Sudah sepantasnya pula apabila kaum Muslimin jadi kuatir. Sejak diumumkannya berita kematian Nabi di Medinah dan kemudian tersebar pula sampai kepada kabilah-kabilah Arab di sekitar kota, pihak Yahudi dan Nasrani segera memasang mata dan telinga, sifat-sifat munafik mulai timbul, iman orang-onang Arab yang masih lemah pula goncang. Dalam pada itu orang-orang Mekah juga sudah siap-siap akan berbalik dari Islam, bahkan sudah mau bertindak demikian, sehingga ‘Attah bin Asid wakil Nabi di Mekah merasa kuatir dan tidak menampakkan diri kepada mereka. Tepat sekali Suhail bin Amr yang berada di tengah-tengah mereka itu ketika ia tampil dan berkata — setelah menerangkan kematian Nabi – bahwa Islam sekarang sudah bertambah kuat, dan siapa yang masih menyangsikan kami, kami penggal lehernya. Kemudian katanya lagi : “Penduduk Mekah! Kamu adalah orang yang terakhir masuk Islam, maka janganlah jadi orang yang pertama murtad! Demi Allah, Tuhanlah yang akan menyelesaikan soal ini. Seperti kata Rasulullah s.a.w. —Belum jugakah mereka sadar dari kemurtadan mereka itu?”
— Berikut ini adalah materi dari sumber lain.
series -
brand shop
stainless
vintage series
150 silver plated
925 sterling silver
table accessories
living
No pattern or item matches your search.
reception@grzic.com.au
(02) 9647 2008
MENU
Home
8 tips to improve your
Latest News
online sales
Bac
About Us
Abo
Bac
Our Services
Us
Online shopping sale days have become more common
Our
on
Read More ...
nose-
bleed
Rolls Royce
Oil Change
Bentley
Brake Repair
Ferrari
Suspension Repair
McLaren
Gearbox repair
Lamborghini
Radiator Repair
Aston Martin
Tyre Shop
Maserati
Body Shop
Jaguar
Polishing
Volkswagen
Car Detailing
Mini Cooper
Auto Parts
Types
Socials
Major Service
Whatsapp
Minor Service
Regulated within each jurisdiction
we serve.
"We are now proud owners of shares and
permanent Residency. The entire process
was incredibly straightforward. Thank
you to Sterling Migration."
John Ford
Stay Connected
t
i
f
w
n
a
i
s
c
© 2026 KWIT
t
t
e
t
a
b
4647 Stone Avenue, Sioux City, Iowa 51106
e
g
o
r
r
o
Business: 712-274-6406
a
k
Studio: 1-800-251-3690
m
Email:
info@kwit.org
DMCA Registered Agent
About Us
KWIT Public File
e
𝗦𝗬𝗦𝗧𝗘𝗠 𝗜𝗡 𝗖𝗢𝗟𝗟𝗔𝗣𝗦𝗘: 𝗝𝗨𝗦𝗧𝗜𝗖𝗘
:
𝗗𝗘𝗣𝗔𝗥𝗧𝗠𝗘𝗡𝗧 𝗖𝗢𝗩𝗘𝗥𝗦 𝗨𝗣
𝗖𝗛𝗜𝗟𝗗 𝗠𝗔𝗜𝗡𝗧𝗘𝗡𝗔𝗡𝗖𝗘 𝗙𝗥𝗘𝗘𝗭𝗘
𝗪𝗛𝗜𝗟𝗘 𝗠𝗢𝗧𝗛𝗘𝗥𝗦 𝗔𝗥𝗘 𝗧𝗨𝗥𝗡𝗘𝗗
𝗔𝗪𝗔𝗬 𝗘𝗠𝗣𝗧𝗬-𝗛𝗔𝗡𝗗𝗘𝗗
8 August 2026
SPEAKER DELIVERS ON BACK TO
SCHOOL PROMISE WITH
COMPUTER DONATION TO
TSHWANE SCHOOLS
Ada dua cara orang-orang Arab ketika itu dalam menggali kuburan : Pertama cara orang Mekah yang menggali kuburan dengan dasarnya yang rata; kedua cara orang Medinah yang menggali kuburan dengan dasarnya yang dilengkungkan. Abu Ubaidah bin’l-Jarrah misalnya, ia menggali cara orang Mekah, sedang Abu Talha Zaid bin Sahl menggali kuburan cara orang Medinah. Keluarga Nabi juga memperbincangkan cara mana kuburan itu akan digali. ‘Abbas paman Nabi segera mengutus dua orang, masing-masing supaya memanggil Abu ‘Ubaida dan Abu Talha. Yang diutus kepada Abu ‘Ubaida kembali tidak bersama dengan yang dipanggil, sedang yang diutus kepada Talha datang bersama-sama. Maka makam Rasulullah digali menurut cara Medinah.
----------------------------
SEJARAH HIDUP MUHAMMAD, Muhammad Husain Haekal, diterbitkan oleh Litera Antar Nusa, Cetakan Kesebelas, Januari 1990, halaman 587-588.